Die Aufgabe: Gib den Absatz, der mit „Der Erfolg des Treffens“ beginnt, aus dem Text über den Sortierstandard unten als Stichpunktliste wieder. Die wichtigsten Fakten sollen erhalten bleiben.

Der Text:
++++
Von inhaltlichen Schwierigkeiten abgesehen war der Entwurf bisher wegen seiner extrem aufwändigen Syntax inakzeptabel. Um dem Standard zu genügen, hätte es nicht ausgereicht, äquivalente Resultate zu garantieren, sondern man wäre gezwungen gewesen, die volle Syntax zu implementieren. Da der Sortierstandard die Syntax aber durch Referenz auf Erweiterungen der POSIX-Locale definierte, hätte eine konforme Sortierapplikation notwendig auch diesen ganzen Overhead an Bord nehmen müssen - und das in einer Zeit, in der UNIX und damit POSIX täglich an Boden verlieren.
Natürlich wäre es prinzipiell sehr wünschenswert, die europäischen Sortierregeln formal als eine Anwendung von FDIS 14651 zu definieren und somit potentielle Konflikte zwischen den Standards von vorneherein auszuschließen. Dies wurde auch von der Industrie - IBM, HP etc. - massiv gewünscht. Unter den gegebenen Bedingungen war dies aber in meinen Augen unmöglich. Es erschien daher sinnvoll, den Editor dieses Entwurfs zu treffen, idealerweise auf einer offiziellen Tagung des zuständigen ISO-Gremiums mit dem schönen Namen ISO IEC/JTC1/SC22/WG20 Internationalization. Das DIN unterstützte diese Ansicht.
Eine solche Tagung fand im Anschluß an das Reykjavik-Treffen von TC304 in Dublin statt.
Der Erfolg des Treffens übertraf meine kühnsten Erwartungen. Ich war ohne die Hoffnung hingegangen, wesentlich mehr tun zu können, als die deutsche Besorgnis zum Ausdruck zu bringen. Aber die Mängel des Entwurfs waren auch dem Unicode Consortium und ANSI aufgefallen, die einen ihrer besten Experten, Mitarbeiter von Sybase und Vizepräsident des Unicode Consortium, entsandt hatten. Auch Großbritannien hatte einen skeptischen Delegierten nominiert. In Zusammenarbeit gelang es binnen zweier Tage, einem unbrauchbaren Entwurf einen völlig neuen Ansatz zu geben. Die Syntax wurde völlig von POSIX abgekoppelt und im Standard selbst formal neu definiert. Im Entwurf enthaltene Programmschnittstellen / APIs wurden restlos eliminiert. Die Defaulttabelle wurde gleichfalls radikal entschlackt und um viele Fehler auch prinzipieller Art bereinigt. Gleichzeitig nahm auch das Unicode Consortium europäische Hinweise zu seinem Sortierentwurf ernst und modifizierte ihn entsprechend.
++++
Die Datensätze:
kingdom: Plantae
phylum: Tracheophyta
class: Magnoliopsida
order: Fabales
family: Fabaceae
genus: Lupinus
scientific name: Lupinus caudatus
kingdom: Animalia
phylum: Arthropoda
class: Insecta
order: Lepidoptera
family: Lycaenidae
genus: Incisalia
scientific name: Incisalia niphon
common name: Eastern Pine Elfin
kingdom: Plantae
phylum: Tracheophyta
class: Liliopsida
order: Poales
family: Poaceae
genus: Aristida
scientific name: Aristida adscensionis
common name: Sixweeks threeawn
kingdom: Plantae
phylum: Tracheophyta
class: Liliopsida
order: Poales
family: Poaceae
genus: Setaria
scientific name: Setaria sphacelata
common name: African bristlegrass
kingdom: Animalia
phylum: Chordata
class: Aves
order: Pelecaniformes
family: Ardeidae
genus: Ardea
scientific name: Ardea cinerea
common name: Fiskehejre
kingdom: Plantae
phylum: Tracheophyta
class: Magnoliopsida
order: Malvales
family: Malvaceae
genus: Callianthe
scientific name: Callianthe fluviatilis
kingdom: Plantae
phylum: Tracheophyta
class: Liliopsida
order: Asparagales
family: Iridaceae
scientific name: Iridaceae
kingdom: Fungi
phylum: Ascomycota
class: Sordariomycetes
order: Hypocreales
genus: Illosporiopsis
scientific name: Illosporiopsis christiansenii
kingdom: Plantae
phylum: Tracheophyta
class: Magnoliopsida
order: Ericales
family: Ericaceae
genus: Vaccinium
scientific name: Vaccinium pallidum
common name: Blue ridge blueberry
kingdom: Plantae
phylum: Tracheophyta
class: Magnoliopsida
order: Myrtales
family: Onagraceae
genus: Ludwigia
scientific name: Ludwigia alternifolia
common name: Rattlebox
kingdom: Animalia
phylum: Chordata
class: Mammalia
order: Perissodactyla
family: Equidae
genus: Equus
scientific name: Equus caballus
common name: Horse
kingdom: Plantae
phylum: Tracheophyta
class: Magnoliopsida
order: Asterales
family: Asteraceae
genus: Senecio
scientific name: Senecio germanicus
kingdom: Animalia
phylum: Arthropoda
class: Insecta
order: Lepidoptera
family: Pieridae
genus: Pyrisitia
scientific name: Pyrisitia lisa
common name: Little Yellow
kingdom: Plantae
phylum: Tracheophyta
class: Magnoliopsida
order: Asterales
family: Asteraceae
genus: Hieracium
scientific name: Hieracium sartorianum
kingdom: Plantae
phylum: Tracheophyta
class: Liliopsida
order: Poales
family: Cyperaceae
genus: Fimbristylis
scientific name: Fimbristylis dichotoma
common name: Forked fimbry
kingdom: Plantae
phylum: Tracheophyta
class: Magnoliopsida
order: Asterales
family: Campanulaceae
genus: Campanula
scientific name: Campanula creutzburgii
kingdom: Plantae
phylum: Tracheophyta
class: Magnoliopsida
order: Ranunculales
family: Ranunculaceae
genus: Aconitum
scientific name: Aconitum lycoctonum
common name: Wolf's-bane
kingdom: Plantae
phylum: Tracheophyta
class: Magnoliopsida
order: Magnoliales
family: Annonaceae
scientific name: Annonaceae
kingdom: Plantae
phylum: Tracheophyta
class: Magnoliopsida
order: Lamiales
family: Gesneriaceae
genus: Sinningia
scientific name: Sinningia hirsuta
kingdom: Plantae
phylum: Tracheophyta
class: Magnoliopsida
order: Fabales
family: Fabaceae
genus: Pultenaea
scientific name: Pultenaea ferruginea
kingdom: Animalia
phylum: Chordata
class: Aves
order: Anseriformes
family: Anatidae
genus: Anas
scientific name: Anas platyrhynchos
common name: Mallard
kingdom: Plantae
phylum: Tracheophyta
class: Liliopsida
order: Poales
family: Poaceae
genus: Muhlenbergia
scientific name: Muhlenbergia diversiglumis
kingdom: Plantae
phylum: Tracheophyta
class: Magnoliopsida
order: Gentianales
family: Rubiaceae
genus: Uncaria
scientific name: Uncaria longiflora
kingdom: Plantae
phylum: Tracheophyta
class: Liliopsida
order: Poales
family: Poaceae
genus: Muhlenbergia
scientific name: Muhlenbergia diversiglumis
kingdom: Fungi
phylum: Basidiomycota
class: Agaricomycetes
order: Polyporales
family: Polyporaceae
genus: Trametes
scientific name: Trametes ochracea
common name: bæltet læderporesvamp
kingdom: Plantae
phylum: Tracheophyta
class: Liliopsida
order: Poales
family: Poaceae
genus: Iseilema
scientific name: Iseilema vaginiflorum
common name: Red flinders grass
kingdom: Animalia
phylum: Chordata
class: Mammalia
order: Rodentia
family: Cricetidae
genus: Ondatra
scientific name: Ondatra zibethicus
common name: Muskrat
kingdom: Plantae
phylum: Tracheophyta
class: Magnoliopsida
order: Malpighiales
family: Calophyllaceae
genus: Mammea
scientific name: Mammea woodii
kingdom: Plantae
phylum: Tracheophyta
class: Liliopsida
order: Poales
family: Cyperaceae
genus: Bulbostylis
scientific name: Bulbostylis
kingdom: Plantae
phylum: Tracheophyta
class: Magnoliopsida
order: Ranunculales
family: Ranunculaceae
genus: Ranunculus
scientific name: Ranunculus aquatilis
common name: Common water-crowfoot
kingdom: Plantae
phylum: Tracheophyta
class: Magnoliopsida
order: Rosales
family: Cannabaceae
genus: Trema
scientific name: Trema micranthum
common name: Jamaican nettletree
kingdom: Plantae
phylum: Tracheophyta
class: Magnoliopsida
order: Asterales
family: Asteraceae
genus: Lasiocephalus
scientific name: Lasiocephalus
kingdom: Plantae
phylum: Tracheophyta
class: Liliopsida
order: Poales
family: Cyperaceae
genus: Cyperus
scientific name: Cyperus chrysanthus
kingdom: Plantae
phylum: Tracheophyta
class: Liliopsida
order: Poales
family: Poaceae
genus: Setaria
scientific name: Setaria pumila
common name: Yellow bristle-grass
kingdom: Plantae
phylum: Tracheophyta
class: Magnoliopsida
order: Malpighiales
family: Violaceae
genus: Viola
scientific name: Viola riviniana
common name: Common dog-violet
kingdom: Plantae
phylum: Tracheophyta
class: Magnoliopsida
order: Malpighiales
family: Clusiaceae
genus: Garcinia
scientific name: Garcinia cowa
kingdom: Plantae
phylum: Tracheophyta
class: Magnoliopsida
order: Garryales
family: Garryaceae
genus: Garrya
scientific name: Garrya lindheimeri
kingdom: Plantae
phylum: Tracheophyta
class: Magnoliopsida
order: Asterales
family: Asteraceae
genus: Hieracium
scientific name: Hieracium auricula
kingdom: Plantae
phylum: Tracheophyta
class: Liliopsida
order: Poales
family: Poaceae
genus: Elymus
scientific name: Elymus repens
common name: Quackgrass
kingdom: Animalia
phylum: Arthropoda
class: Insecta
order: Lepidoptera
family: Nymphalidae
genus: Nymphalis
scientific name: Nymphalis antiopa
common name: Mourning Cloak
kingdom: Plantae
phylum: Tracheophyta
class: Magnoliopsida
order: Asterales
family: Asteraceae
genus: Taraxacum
++++
Das Ergebnis:
- Das Treffen war weit erfolgreicher als erwartet. Ursprünglich war nur geplant, die deutsche Besorgnis zu äußern.
- Auch das Unicode Consortium und ANSI hatten die Mängel des Entwurfs bemerkt. Sie entsandten einen ihrer besten Experten, einen Mitarbeiter von Sybase und Vizepräsidenten des Unicode Consortium.
- Großbritannien hatte einen skeptischen Delegierten nominiert.
- In Zusammenarbeit erhielt der Entwurf binnen zweier Tage einen völlig neuen Ansatz:
  - Die Syntax wurde von POSIX abgekoppelt und im Standard selbst formal neu definiert.
  - Die Programmschnittstellen (APIs) wurden restlos entfernt.
  - Die Defaulttabelle wurde radikal entschlackt und von vielen, auch prinzipiellen Fehlern bereinigt.
- Gleichzeitig nahm das Unicode Consortium europäische Hinweise zu seinem Sortierentwurf ernst und änderte ihn entsprechend.